As the fall approached, I ushered along an EPA media campaign for the Maine Home Performance with Energy Star program and joined the marketing committee of Maine Interfaith Power and Light which has signed up with SmartPower to launch a marketing campaign around clean energy. And, Dylan Voorhees of Natural Resource Council of Maine, asked if I could speak on a panel on global warming at NRCM’s annual meeting. The question to ‘noodle’ is, ‘is global warming a movement?’ My noodle feels rigid and pre-cooked these days, so I did some due diligence in front of the magazine rack at Hannafords. Time magazine, National Geographic, This Old House, and others, have dedicated covers to global warming and ‘greenery.’ This was, possibly, the sign of a movement.

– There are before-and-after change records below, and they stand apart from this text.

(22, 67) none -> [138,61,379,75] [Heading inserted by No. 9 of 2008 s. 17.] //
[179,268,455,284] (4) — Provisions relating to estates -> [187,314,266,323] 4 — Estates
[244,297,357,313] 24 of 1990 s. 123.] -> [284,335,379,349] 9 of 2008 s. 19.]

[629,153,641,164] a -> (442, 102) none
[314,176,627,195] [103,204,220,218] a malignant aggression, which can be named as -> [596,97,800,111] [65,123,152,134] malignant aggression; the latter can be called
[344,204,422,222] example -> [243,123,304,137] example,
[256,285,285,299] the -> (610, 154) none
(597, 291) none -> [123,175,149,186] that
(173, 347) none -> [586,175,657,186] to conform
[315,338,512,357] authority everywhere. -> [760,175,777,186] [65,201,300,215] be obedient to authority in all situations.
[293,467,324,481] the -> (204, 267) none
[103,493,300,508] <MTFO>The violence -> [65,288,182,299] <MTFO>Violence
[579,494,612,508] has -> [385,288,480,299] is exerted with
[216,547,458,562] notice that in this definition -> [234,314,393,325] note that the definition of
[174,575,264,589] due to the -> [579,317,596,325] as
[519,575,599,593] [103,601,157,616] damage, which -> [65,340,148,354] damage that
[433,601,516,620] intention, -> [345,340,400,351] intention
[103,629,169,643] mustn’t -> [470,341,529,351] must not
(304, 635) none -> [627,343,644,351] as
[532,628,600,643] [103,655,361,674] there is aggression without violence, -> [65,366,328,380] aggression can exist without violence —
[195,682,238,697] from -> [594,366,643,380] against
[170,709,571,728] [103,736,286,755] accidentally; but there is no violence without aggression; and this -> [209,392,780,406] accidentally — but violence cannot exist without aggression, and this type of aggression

I collected up several magazines, tallied the cost, and put them all back rationalizing that I could read them at the library and save on waste paper.
OK, so I kept This Old House to read about the psychological profiles of house renovators: if one has a mildly repetitive-compulsive profile, try sanding. If one has an attention deficit hyperactivity/hyperactive disorder, try demolition. And if one is slightly codependent, try wallpaper hanging. As the leaves turn and fall, and the house remains unheated and not fully insulated, it’s clear that my compulsive, attention-deficit/hyperactivity disorders have gotten the best of me. But you won’t find me hanging wallpaper.

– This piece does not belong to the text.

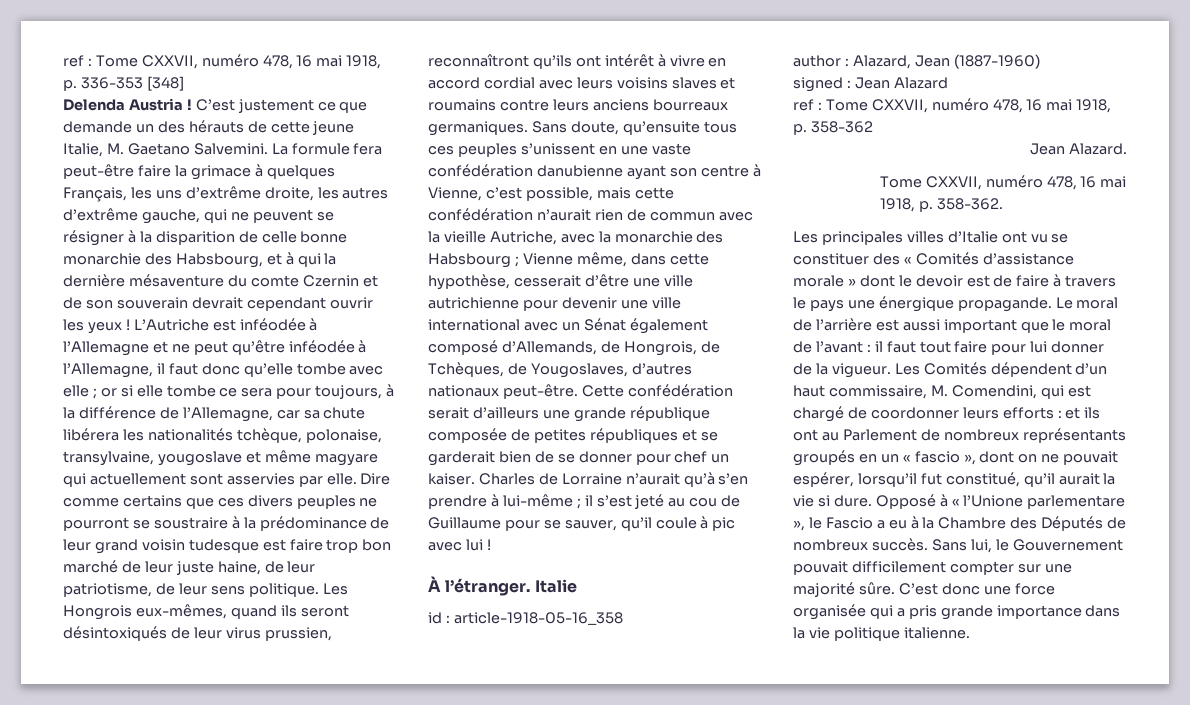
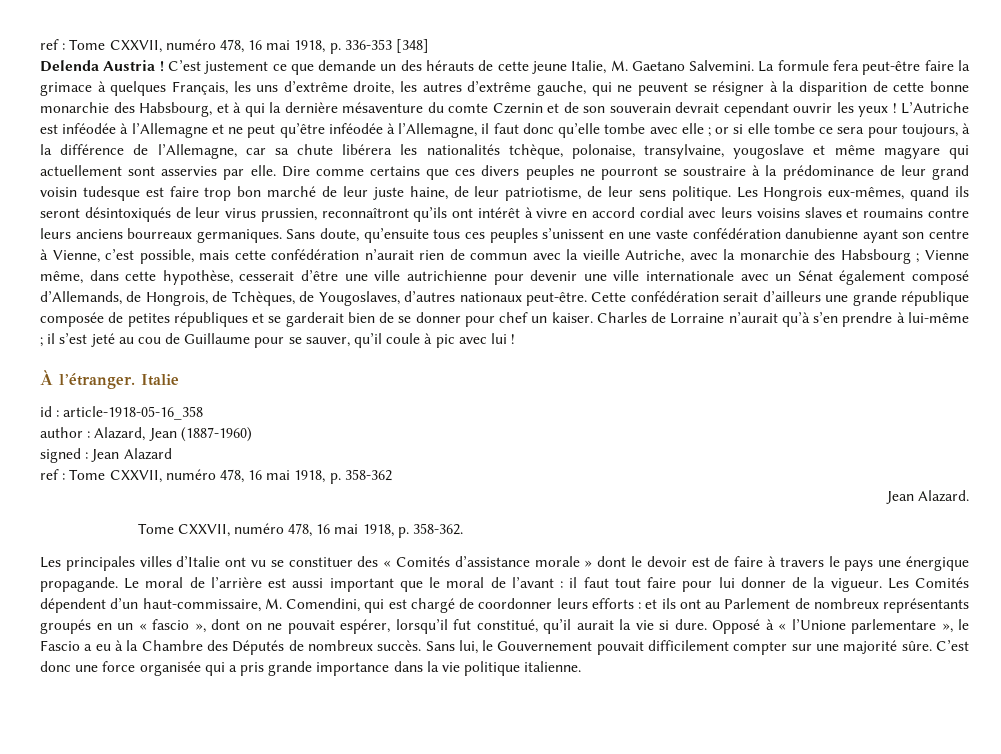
[261,231,297,243] celle -> [893,82,925,92] cette
[428,319,520,331] international -> [645,270,734,281] internationale
[793,385,927,399] haut commissaire, -> [142,598,261,612] haut-commissaire,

Heather Rae, a contributor to cleantechblog.com, manages a ‘whole house’ home performance program in Maine and serves on the board of Maine Interfaith Power & Light. In 2006, she built a biobus and drove it from Colorado to Maine. In 2007, she begins renovation of an 1880 farmhouse using building science and green building principles.

2 replies
  1. Cheryl
    Cheryl says:

    Enjoyed your blog. Wondering if you have heard of Bio Bricks, they are a wood burning alternative that are made of sawdust and wood scraps, right here in CT. They are supposed to be better for the environment and cleaner to deal with than cord wood. I’m going to try them this year and wondered if anyone else has?